Discussion
We have a jammed schedule this week and wanted to get the January 17 report out last night ahead of WOTE US 60 changes today. What we didn’t have time to delve into is where we could be wrong in our thesis that one should ride the best relative strength trends currently in place (i.e. the NDX Group) and no longer play contrarian with a large active share bet on weak relative strength trends that could reverse in the event of an offensive FED pivot (i.e. the Cyclicals Group) or recession (i.e. the Defensives Group).
Our #1 concern is the lack of confirmation from the small cap (SC) growth/value pair. This macro pair has languished while the large cap (LC) growth/value pair is quickly approaching prior highs. Most recently, this divergence foreshadowed a sharp decline in LC growth/value from late 2021 into late 2022.
The standout negative historical analog to this divergence is the 1999/2000 peak where the SC pair did not confirm the LC growth/value double top. The problem with the 1999/2000 analog is the 1995-1999 period just before it, where SC growth/value remained in a persistent downtrend while LC growth/value held up prior to exploding higher in the 1998-1999 period.
We believe macro context is critical here. In late 2021 the Fed was going on the inflation warpath and the interest rate landscape was about to roil 60/40. In 1999/2000 the US economy entered recession.
Today there is no recession and the Fed is in a more balanced posture to defend inflation upside and growth downside, a dynamic that limits both the economic reacceleration necessary for the Cyclicals Group to outperform and the economic deterioration necessary for the Defensives Group to outperform. But we will let relative strength trends be the final arbiter here. If the Cyclicals Group and/or the Defensives Group start/s to persistently outperform SPX at the expense of the NDX Group, we will adjust accordingly.
Second area of concern is valuation. Small caps are cheap relative to large caps. Not historically cheap, but cheap enough to warrant relative upside driven by a rotation out of LC growth and into small and large cap value.
This valuation-driven rotation into small caps is potentially supported by what looks to be a decisive topping pattern out of the large/small pair. The question is whether this is 2020 or 1997…
Again, we will let relative strength trends be the final arbiter, but weighing the broad evidence it is difficult for us to see small caps entering a relative strength uptrend from here after a pretty spectacular relative strength failure in the wake of a major breadth thrust signal…and given the Fed is now back in the game of defending inflation expectations.
WOTE US 60
As discussed in the January 17 report WOTE US 60 is not designed to be overly tactical. We positioned the strategy out of the gate (November 20, 2023 inception date) for a post-breadth thrust world of MAG493 outperformance on the back of the Fed allowing the economy to reaccelerate and we were slow to adjust in response to the Fed pivoting back again to defending inflation expectations. The reason we were slow is that the Fed began pivoting even before TIPS break-evens started moving higher. Now that break-evens are in fact pushing higher we can more confidently position for a relatively more hawkish Fed.

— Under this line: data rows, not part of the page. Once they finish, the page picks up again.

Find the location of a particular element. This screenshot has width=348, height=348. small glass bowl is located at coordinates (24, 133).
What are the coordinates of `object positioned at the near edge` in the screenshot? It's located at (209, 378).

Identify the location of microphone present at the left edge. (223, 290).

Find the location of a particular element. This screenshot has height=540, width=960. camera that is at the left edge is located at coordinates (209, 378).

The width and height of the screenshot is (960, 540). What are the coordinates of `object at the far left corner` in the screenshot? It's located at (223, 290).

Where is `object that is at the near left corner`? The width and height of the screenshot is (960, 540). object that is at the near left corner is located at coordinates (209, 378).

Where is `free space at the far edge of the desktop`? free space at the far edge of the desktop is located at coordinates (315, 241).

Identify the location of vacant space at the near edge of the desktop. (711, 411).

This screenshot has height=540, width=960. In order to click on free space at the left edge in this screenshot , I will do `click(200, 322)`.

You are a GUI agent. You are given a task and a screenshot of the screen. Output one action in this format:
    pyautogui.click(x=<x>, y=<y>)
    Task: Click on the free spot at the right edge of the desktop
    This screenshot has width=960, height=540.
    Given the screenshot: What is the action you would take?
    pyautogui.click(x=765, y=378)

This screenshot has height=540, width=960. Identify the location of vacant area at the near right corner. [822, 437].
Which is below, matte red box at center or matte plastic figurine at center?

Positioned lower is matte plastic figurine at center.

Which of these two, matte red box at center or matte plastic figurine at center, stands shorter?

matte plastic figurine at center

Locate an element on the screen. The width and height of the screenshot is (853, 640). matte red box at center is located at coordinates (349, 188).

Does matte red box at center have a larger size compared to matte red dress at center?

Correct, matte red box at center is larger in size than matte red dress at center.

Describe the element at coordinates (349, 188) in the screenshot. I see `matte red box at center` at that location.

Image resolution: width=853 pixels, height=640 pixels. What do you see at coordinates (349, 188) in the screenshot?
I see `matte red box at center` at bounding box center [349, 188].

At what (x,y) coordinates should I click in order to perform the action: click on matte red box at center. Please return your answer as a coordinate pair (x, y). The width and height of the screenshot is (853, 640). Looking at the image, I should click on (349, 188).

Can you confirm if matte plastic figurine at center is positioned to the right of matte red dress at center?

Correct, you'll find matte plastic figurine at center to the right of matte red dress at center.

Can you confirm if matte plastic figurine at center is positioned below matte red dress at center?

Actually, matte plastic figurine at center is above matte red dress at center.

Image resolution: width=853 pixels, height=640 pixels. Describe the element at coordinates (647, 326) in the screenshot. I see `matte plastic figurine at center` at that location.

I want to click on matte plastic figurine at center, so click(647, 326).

Most importantly, the fact the Fed so quickly moved to cut off an economic reacceleration after pivoting dovish in December gives us confidence that the next play beyond Tech is not the Cyclicals Group (unless it becomes severely oversold in a broad equity market correction perhaps into March), but rather the Defensives Group. With inflation set to reaccelerate and 2025 setting up to be an economic and market bloodbath as Powell seeks to rein in inflation ahead of his May 15, 2026 sell-by date, the Defensives Group is very, very likely to be a home run trade starting in 2H24.
For now, we want to concentrate portfolio active share in the NDX Group while keeping overall active share low. After today’s WOTE US 60 portfolio adjustment total portfolio active share is just 34%, 25% of which is Tech. This positioning provides us the best of both worlds: concentrated exposure in the most durable relative strength trends while 66% of the portfolio sits in reserve, ready to be deployed into high probability active share set-ups.